*Work item*:
Repeat the full listing that follows, word for word.
______
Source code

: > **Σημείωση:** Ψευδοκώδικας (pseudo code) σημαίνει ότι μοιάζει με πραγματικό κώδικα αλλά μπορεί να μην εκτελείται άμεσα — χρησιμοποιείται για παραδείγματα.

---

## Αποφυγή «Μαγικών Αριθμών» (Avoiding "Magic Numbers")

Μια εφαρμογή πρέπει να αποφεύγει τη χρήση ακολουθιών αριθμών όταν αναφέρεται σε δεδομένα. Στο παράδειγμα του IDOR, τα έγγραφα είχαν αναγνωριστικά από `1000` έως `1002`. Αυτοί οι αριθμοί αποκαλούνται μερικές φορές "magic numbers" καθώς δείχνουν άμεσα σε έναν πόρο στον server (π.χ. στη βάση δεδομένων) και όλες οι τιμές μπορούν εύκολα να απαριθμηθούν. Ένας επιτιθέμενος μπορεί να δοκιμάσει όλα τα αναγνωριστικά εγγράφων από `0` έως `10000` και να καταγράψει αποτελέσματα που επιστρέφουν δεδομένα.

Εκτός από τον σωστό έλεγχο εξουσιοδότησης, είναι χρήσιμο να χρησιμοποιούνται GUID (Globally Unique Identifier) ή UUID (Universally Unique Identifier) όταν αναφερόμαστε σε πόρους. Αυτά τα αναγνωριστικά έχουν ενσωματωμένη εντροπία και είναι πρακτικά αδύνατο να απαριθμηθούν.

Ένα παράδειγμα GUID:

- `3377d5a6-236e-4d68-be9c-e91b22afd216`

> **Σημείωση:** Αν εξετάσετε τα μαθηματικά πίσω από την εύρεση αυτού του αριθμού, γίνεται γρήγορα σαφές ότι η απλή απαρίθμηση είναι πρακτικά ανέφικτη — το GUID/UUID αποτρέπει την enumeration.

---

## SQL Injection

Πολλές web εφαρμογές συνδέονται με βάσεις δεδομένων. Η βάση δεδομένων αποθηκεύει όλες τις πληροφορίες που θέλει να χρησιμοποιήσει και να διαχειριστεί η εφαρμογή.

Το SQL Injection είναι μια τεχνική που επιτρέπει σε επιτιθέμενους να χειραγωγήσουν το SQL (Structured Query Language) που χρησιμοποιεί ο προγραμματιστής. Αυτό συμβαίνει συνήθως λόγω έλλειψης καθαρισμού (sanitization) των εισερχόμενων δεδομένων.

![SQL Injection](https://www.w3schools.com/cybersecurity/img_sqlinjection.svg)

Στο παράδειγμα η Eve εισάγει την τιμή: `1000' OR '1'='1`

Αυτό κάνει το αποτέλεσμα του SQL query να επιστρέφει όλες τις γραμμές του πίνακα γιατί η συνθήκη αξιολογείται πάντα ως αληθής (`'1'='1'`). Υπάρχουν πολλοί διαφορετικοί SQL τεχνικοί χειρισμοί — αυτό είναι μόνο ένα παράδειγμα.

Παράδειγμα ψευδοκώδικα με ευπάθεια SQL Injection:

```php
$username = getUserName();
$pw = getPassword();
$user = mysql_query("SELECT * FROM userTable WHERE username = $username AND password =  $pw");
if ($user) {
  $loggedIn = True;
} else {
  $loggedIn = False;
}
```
______
*Completed exercise*:
Source code

: > **Σημείωση:** Ψευδοκώδικας (pseudo code) σημαίνει ότι μοιάζει με πραγματικό κώδικα αλλά μπορεί να μην εκτελείται άμεσα — χρησιμοποιείται για παραδείγματα.

---

## Αποφυγή «Μαγικών Αριθμών» (Avoiding "Magic Numbers")

Μια εφαρμογή πρέπει να αποφεύγει τη χρήση ακολουθιών αριθμών όταν αναφέρεται σε δεδομένα. Στο παράδειγμα του IDOR, τα έγγραφα είχαν αναγνωριστικά από `1000` έως `1002`. Αυτοί οι αριθμοί αποκαλούνται μερικές φορές "magic numbers" καθώς δείχνουν άμεσα σε έναν πόρο στον server (π.χ. στη βάση δεδομένων) και όλες οι τιμές μπορούν εύκολα να απαριθμηθούν. Ένας επιτιθέμενος μπορεί να δοκιμάσει όλα τα αναγνωριστικά εγγράφων από `0` έως `10000` και να καταγράψει αποτελέσματα που επιστρέφουν δεδομένα.

Εκτός από τον σωστό έλεγχο εξουσιοδότησης, είναι χρήσιμο να χρησιμοποιούνται GUID (Globally Unique Identifier) ή UUID (Universally Unique Identifier) όταν αναφερόμαστε σε πόρους. Αυτά τα αναγνωριστικά έχουν ενσωματωμένη εντροπία και είναι πρακτικά αδύνατο να απαριθμηθούν.

Ένα παράδειγμα GUID:

- `3377d5a6-236e-4d68-be9c-e91b22afd216`

> **Σημείωση:** Αν εξετάσετε τα μαθηματικά πίσω από την εύρεση αυτού του αριθμού, γίνεται γρήγορα σαφές ότι η απλή απαρίθμηση είναι πρακτικά ανέφικτη — το GUID/UUID αποτρέπει την enumeration.

---

## SQL Injection

Πολλές web εφαρμογές συνδέονται με βάσεις δεδομένων. Η βάση δεδομένων αποθηκεύει όλες τις πληροφορίες που θέλει να χρησιμοποιήσει και να διαχειριστεί η εφαρμογή.

Το SQL Injection είναι μια τεχνική που επιτρέπει σε επιτιθέμενους να χειραγωγήσουν το SQL (Structured Query Language) που χρησιμοποιεί ο προγραμματιστής. Αυτό συμβαίνει συνήθως λόγω έλλειψης καθαρισμού (sanitization) των εισερχόμενων δεδομένων.

![SQL Injection](https://www.w3schools.com/cybersecurity/img_sqlinjection.svg)

Στο παράδειγμα η Eve εισάγει την τιμή: `1000' OR '1'='1`

Αυτό κάνει το αποτέλεσμα του SQL query να επιστρέφει όλες τις γραμμές του πίνακα γιατί η συνθήκη αξιολογείται πάντα ως αληθής (`'1'='1'`). Υπάρχουν πολλοί διαφορετικοί SQL τεχνικοί χειρισμοί — αυτό είναι μόνο ένα παράδειγμα.

Παράδειγμα ψευδοκώδικα με ευπάθεια SQL Injection:

```php
$username = getUserName();
$pw = getPassword();
$user = mysql_query("SELECT * FROM userTable WHERE username = $username AND password =  $pw");
if ($user) {
  $loggedIn = True;
} else {
  $loggedIn = False;
}
```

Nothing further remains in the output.